- _Provided text_
# # # #

Introduction: The Race to Regulate Embodied Carbon
European countries have adopted or proposed mandatory embodied carbon limits or calculation requirements for new buildings — a trend that the EPBD recast will accelerate across all 27 EU member states.
The conversation about carbon in buildings has shifted decisively. Where once the debate centred on insulation thickness, heating systems, and energy ratings, the frontier has moved to embodied carbon — the greenhouse gas emissions locked into the materials, components, and construction processes that make up the physical fabric of a building.
This shift is driven by a simple mathematical reality: as operational energy efficiency improves toward near-zero levels, embodied carbon becomes the dominant share of a building’s total lifecycle emissions. In a well-insulated, electrified new building connected to a decarbonised grid, embodied carbon can account for 50–80% of total lifecycle greenhouse gas emissions over a 50-year reference period.
European countries are responding with regulation. A growing number of EU member states have introduced or proposed mandatory embodied carbon limits, whole-life carbon calculations, or climate declarations for new buildings. The EPBD recast (Directive 2024/1275) will extend this trend across the entire EU by requiring whole-life GWP calculation for new buildings.
This article maps the current landscape of embodied carbon regulation in Europe, compares the approaches taken by leading countries, and explains what these regulations mean for construction-product manufacturers and their EPD strategies.

# # # #

- _Set of tasks_
1. List every line of the records that contains the string "says", treating uppercase and lowercase as distinct.
2. Pick up the embodied carbon regulation text after its final sentence and continue writing it.

- _Supplied information_
# # # #

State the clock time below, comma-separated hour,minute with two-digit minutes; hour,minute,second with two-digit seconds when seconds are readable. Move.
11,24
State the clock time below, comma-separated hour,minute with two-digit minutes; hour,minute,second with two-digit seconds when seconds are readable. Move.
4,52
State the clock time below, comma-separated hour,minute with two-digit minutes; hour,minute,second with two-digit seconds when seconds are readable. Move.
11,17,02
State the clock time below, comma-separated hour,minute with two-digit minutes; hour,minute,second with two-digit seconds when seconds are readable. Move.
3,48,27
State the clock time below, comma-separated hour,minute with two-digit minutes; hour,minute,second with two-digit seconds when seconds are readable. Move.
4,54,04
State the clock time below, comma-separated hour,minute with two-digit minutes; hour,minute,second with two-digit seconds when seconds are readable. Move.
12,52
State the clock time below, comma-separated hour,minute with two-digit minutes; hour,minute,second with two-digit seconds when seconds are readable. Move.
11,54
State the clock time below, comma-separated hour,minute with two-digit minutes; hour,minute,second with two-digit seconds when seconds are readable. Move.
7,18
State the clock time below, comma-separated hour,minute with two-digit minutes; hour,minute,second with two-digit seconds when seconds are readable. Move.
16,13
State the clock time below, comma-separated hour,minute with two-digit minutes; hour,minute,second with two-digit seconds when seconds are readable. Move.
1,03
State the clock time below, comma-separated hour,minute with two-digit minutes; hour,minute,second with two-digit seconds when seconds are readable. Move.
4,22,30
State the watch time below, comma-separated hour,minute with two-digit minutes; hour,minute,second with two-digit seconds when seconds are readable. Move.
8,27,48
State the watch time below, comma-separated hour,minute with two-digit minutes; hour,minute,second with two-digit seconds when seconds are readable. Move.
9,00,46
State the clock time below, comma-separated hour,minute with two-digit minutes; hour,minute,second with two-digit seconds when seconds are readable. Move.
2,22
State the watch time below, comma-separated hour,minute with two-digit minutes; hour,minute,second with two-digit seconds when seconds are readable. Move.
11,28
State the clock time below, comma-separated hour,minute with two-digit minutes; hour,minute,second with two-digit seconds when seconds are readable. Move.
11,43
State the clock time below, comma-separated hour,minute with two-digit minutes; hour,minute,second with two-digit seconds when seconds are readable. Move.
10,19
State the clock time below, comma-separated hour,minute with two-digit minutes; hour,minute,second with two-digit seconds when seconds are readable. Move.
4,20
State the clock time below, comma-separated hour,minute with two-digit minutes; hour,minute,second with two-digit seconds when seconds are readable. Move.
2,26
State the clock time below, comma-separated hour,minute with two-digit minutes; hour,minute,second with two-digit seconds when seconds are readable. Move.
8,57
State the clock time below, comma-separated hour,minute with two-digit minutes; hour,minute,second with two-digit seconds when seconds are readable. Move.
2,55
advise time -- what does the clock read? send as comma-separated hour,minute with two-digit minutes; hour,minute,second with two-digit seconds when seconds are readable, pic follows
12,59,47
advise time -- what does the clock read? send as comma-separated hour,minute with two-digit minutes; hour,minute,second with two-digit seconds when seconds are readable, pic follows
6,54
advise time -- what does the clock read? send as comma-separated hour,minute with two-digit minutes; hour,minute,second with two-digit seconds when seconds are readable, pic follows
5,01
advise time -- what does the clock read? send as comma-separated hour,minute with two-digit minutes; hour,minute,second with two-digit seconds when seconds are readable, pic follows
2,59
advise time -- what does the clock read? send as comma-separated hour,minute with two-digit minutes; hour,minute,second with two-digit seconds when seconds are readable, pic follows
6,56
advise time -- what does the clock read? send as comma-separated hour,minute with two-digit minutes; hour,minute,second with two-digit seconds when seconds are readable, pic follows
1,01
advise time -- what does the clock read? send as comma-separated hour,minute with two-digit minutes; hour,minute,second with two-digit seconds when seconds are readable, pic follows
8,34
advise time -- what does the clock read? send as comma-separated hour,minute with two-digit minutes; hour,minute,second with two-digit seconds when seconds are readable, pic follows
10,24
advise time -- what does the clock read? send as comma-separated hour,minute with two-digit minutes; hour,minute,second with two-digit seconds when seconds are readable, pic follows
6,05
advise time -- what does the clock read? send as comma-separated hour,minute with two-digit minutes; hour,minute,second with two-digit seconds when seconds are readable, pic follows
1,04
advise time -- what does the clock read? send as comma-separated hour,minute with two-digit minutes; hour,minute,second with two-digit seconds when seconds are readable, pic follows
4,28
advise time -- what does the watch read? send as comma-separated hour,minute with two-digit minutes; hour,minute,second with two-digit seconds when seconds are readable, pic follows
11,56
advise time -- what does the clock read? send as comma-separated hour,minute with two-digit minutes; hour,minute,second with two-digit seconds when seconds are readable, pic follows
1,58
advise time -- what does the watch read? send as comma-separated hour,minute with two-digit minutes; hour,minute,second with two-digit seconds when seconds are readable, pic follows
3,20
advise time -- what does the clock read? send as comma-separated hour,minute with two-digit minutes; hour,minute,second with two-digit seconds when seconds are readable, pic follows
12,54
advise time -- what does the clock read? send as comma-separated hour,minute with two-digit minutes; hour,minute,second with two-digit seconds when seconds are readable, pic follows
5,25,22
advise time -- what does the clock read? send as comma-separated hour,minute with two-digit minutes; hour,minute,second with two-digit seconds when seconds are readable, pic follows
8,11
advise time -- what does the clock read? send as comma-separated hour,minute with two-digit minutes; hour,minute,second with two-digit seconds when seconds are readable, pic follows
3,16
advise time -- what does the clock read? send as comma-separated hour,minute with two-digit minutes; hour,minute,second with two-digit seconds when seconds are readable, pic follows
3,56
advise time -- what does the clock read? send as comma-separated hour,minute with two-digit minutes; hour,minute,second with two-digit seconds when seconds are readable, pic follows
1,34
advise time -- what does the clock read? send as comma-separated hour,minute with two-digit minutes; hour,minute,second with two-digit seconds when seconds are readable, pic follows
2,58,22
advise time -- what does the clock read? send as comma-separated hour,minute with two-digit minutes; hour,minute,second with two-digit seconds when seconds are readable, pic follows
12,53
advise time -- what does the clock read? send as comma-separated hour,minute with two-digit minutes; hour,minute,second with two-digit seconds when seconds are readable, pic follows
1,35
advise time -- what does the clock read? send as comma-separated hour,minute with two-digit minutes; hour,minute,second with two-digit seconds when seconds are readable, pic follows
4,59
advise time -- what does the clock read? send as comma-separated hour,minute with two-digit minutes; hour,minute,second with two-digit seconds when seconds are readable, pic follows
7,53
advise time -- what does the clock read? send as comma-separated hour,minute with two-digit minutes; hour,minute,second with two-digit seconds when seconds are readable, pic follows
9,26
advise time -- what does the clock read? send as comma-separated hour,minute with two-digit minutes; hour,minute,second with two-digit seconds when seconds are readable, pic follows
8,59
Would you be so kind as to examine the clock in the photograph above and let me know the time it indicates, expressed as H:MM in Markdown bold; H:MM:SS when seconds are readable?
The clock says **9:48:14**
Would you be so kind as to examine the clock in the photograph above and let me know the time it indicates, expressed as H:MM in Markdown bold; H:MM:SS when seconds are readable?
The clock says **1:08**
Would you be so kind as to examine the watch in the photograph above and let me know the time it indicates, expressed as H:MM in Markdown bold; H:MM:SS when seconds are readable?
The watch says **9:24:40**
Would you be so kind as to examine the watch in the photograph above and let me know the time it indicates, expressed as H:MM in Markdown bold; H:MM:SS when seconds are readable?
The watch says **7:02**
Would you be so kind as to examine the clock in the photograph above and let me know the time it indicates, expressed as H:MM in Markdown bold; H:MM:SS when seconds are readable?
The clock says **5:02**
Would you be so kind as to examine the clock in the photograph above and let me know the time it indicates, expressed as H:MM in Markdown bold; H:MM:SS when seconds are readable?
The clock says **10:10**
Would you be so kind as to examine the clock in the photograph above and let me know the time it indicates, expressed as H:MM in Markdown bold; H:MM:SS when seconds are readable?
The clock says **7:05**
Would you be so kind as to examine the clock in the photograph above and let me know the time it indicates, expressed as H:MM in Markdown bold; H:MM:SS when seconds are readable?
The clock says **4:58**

# # # #

- _Results_
1.
The clock says **9:48:14**
The clock says **1:08**
The watch says **9:24:40**
The watch says **7:02**
The clock says **5:02**
The clock says **10:10**
The clock says **7:05**
The clock says **4:58**

2.
The Regulatory Landscape: Country by Country
France: RE2020 — The Most Ambitious Framework
France’s Réglementation Environnementale 2020 (RE2020) is the most comprehensive embodied carbon regulation in Europe. In force since January 2022 for new residential buildings (and progressively extended to other building types), RE2020 sets mandatory maximum carbon thresholds expressed in kg CO₂ eq. per m² of floor area over a 50-year reference study period.
RE2020 phased tightening: The regulation’s thresholds decrease in three-year cycles — 2022, 2025, 2028, and 2031. Each phase requires meaningful reductions in embodied carbon, driving progressive decarbonisation of the materials supply chain. The 2031 targets are expected to require fundamental changes in material selection and manufacturing processes for high-carbon products.
Key features of RE2020:
- Dynamic energy and carbon targets combined in a single framework
- Separate thresholds for building energy systems and construction materials
- Biogenic carbon accounting — credits for carbon stored in bio-based materials (timber, straw, hemp), incentivising their use
- National EPD database (INIES) as the primary data source for material-level carbon calculations
- Default penalty values for products without EPDs — creating strong market pressure for manufacturers to provide declarations
| RE2020 phase | Residential threshold (Ic_construction) | Effective date |
|---|---|---|
| Phase 1 | 640 kg CO₂ eq./m² | January 2022 |
| Phase 2 | 530 kg CO₂ eq./m² | January 2025 |
| Phase 3 | 415 kg CO₂ eq./m² (proposed) | January 2028 |
| Phase 4 | To be defined | January 2031 |
Netherlands: MPG — Pioneering Environmental Performance
The Netherlands has operated the Milieuprestatie Gebouwen (MPG) — Environmental Performance of Buildings — as a mandatory requirement since 2013 for new residential buildings and office buildings. The MPG uses a shadow-cost methodology that aggregates 11 environmental impact indicators (including GWP, but also acidification, eutrophication, ozone depletion, abiotic resource depletion, and others) into a single score expressed in €/m²/year.
The maximum MPG score has been progressively tightened:
- 2013: MPG ≤ 1.00 €/m²/year
- 2018: MPG ≤ 0.80 €/m²/year
- 2021: MPG ≤ 0.80 €/m²/year (maintained)
- 2025: MPG ≤ 0.50 €/m²/year (proposed further tightening)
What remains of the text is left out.